Télérama [HS n° 110] Dialogue de géant
Ennemis, concurrents, adversaires ? Savamment mise en scène par les marchands et les critiques, attisée pendants des années par certains collectionneurs et de supposés amis des deux peintres, la prétendue rivalité Matisse-Picasso s'est heureusement dégonflée comme un ballon de baudruche au fil des dernières décennies. Rien de commun, martelait-on, entre le "bourgeois" de Picardie et l'Andalou au coeur ensoleillé, entre l'homme de l'ordre le plus strict et celui qui ne pouvait vivre que dans un certain capharnaüm indescriptible dont lui seul possédait le secret. Vocation tardive de l'un, précocité du talent de l'autre, chaleureuse sociabilité de Matisse, joyeuse convivialité de Picasso. Tout, apparemment, semblait devoir les opposer. Il n'en a rien été, comme on le sait aujourd'hui. Non seulement dans leurs rapports personnels, mais aussi et surtout dans leur travail respectif.

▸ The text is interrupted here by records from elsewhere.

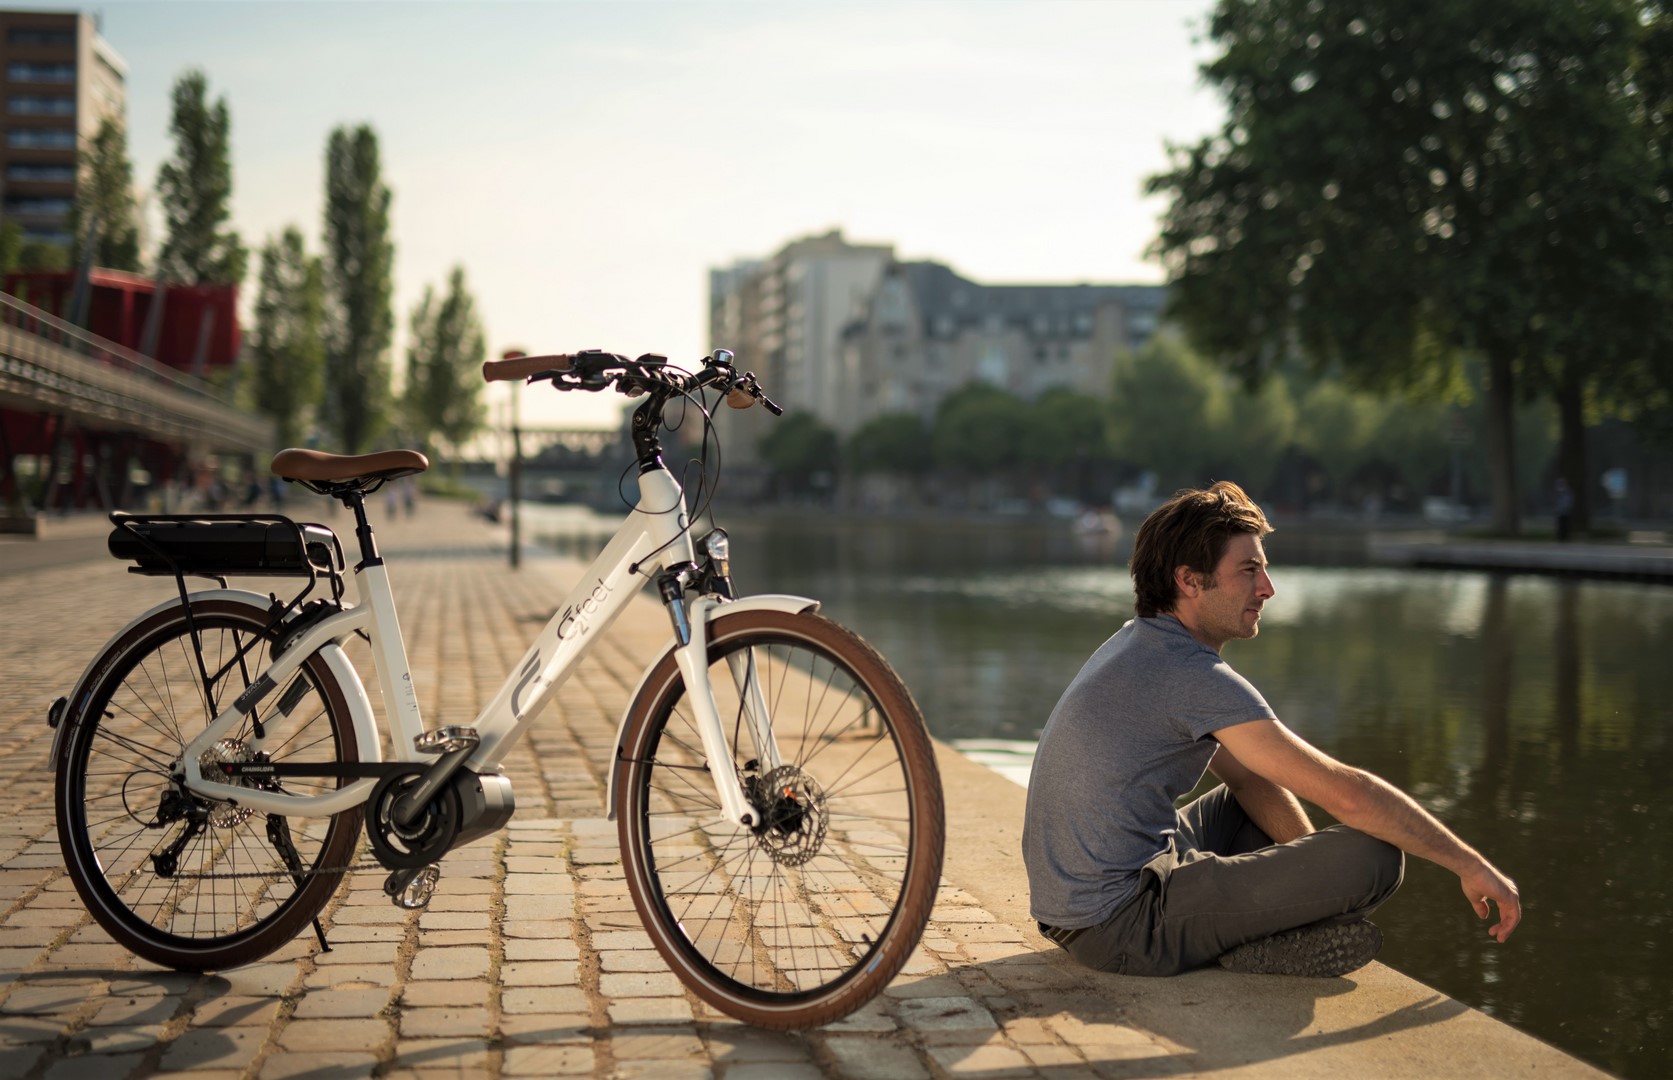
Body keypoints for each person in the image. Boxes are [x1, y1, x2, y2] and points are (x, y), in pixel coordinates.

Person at [1022, 481, 1520, 977]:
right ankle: (1254, 940)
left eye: (1264, 568)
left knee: (1252, 792)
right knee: (1376, 854)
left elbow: (1248, 778)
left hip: (1076, 910)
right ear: (1190, 581)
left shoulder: (1139, 646)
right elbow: (1349, 795)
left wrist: (1310, 888)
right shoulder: (1191, 676)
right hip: (1122, 927)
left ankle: (1272, 930)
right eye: (1248, 570)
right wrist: (1470, 865)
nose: (1267, 588)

La relecture de l'oeuvre des deux artistes, telle qu'elle nous est présentée dans l'exposition du Grand Palais, permet de constater qu'en dépit de trajectoires fort différentes et de personnalités aussi dissemblables, Matisse et Picasso auront été les deux phares d'un même élan vers la modernité, les deux pôles contraires d'une même révolution de l'art du XXe siècle...
Cinquante ans durant, par leur dialogue et le face-à-face de leurs oeuvres, ces frères d'armes ouvriront tour à tour des horizons nouveaux à l'art contemporain dans tous les domaines : peinture, sculpture, découpages, papiers collés... Pour la première fois, il nous est donné la possibilité de réévaluer la révolution provoquée par ces deux "monstres".